Google Fit: Meanwhile, for Google you’ll use Polar Beat and it won’t yet support any devices. This is because the Polar Flow support for Android for the V800 and M400 hasn’t been released yet. That app update is scheduled for release by the end of the year, bringing Android support for all of Polar’s latest Bluetooth Smart connected fitness devices. The exact timeframe for when the Polar Flow Android app will support Google Fit isn’t yet available though.
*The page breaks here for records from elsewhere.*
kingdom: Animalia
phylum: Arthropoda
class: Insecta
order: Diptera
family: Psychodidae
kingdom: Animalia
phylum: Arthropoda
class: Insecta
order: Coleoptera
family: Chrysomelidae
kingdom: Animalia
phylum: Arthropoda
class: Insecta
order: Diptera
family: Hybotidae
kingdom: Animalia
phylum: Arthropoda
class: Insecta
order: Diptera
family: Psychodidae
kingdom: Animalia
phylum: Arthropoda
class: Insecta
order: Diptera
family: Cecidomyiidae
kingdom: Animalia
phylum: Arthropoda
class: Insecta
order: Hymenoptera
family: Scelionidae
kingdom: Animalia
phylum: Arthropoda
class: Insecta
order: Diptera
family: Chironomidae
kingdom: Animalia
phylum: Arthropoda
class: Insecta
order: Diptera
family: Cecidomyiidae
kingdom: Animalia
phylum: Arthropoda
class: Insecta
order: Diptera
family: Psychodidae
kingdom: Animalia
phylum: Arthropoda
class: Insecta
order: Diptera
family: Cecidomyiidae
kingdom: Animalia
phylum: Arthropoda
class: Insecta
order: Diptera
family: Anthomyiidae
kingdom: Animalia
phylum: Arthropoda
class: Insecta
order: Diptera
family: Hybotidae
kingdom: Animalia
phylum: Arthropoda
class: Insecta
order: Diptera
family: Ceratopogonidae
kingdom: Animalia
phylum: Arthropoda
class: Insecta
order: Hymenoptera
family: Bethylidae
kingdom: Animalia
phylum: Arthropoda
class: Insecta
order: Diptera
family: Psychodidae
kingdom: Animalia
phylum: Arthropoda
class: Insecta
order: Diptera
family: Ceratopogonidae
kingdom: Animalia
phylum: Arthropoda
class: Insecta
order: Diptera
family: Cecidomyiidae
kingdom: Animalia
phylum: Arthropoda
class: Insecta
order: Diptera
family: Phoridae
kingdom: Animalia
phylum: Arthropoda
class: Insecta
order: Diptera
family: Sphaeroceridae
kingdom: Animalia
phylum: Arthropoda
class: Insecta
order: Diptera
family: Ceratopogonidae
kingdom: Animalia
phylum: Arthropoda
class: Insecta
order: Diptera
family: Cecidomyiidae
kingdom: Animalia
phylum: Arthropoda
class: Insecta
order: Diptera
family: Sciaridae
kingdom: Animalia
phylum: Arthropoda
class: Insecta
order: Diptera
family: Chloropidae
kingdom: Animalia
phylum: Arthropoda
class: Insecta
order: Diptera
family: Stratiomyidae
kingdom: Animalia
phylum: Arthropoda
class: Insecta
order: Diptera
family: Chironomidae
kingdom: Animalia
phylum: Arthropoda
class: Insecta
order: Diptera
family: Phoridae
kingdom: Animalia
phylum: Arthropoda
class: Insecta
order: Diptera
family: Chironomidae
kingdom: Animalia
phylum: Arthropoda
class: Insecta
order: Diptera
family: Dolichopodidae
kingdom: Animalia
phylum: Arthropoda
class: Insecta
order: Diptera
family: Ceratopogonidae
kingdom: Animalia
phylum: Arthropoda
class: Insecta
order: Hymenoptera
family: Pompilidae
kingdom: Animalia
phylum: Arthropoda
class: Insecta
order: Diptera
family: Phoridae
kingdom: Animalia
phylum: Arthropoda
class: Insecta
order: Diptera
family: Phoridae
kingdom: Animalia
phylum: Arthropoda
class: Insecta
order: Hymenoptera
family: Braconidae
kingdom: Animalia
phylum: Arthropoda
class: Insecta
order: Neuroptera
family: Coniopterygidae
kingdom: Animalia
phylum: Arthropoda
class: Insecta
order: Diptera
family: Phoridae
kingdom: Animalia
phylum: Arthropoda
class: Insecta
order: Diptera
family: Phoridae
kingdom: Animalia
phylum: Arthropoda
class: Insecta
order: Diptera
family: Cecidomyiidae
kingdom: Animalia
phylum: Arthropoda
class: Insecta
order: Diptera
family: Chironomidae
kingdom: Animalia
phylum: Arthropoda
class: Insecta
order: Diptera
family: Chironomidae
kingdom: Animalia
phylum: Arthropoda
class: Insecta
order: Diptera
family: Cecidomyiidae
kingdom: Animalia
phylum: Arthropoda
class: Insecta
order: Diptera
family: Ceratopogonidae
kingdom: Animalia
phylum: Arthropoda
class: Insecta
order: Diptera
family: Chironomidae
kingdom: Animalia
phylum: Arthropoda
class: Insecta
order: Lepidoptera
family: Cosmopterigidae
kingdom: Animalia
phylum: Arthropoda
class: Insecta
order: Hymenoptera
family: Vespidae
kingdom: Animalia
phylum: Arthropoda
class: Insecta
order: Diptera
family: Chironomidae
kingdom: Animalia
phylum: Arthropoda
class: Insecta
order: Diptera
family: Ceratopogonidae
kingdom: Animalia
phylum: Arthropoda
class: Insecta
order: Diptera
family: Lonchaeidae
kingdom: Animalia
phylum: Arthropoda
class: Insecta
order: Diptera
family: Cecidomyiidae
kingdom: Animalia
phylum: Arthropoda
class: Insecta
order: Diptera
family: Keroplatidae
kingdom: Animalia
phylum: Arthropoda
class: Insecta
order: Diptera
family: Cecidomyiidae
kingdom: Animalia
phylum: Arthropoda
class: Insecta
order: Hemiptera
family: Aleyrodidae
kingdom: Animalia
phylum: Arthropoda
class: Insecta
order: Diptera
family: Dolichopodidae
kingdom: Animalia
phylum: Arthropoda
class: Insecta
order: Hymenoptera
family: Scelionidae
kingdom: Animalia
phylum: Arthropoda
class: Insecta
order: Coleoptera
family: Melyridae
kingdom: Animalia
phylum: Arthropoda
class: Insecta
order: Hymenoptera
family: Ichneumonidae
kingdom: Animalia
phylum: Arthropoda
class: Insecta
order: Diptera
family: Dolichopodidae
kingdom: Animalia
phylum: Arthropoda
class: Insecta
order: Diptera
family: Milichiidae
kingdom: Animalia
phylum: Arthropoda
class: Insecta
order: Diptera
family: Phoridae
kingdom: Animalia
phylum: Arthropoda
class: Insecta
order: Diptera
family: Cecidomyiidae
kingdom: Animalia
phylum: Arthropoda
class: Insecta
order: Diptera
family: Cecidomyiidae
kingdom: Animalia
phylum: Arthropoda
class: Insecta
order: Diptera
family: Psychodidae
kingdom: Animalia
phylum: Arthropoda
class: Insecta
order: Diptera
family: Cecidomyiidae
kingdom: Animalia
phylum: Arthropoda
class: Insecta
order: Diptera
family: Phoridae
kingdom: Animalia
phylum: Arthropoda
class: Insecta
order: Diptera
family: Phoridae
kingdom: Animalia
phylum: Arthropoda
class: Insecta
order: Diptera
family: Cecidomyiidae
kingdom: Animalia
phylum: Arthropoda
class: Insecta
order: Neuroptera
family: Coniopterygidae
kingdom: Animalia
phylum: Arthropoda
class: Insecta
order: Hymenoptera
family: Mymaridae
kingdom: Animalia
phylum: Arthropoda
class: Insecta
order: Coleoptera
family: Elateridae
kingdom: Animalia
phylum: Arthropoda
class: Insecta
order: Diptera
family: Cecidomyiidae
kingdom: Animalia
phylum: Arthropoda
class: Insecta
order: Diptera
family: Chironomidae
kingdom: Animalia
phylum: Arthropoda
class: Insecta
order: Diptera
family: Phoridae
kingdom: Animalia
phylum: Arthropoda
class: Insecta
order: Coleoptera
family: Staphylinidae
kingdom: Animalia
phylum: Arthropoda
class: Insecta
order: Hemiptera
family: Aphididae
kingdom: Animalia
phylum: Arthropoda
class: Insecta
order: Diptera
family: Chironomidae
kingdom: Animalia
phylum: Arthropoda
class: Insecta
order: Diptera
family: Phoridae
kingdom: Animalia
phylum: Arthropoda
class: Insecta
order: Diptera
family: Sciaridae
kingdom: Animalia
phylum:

Now the different platforms will in turn transfer different metrics. Here’s the rundown:
Apple Health: Sport ID, time, duration, distance, calories and HR samples from workouts, and steps from daily activity
Google Fit: Sport ID, time, duration, distance, calories and HR samples from workouts
Now the metrics are somewhat slim only supporting a few of the available platform categories. Polar says you’ll eventually see more alignment between the platforms and more metrics supported. They noted that: “the activity based calories and sleep were not included in this first phase, as we aimed for fast integration with basic set of data. We are planning to add more data category support but to start we will make our apps compatible in this basic level.”
Polar also produces this little chart that tries to clear things up as well:
For those unfamiliar with the week calendar system, Week 45 was last week, and Week 46 was this week. So basically, they’re both in place today. The screenshots you see above are ones I took on my iPhone and Android phone using the publically available app store apps.
Overall, it’s great to see Polar moving forward on these and more openness in the platform. This is combined with the .TCX export for recent devices, which continues to improve to work out some of the initial teething items.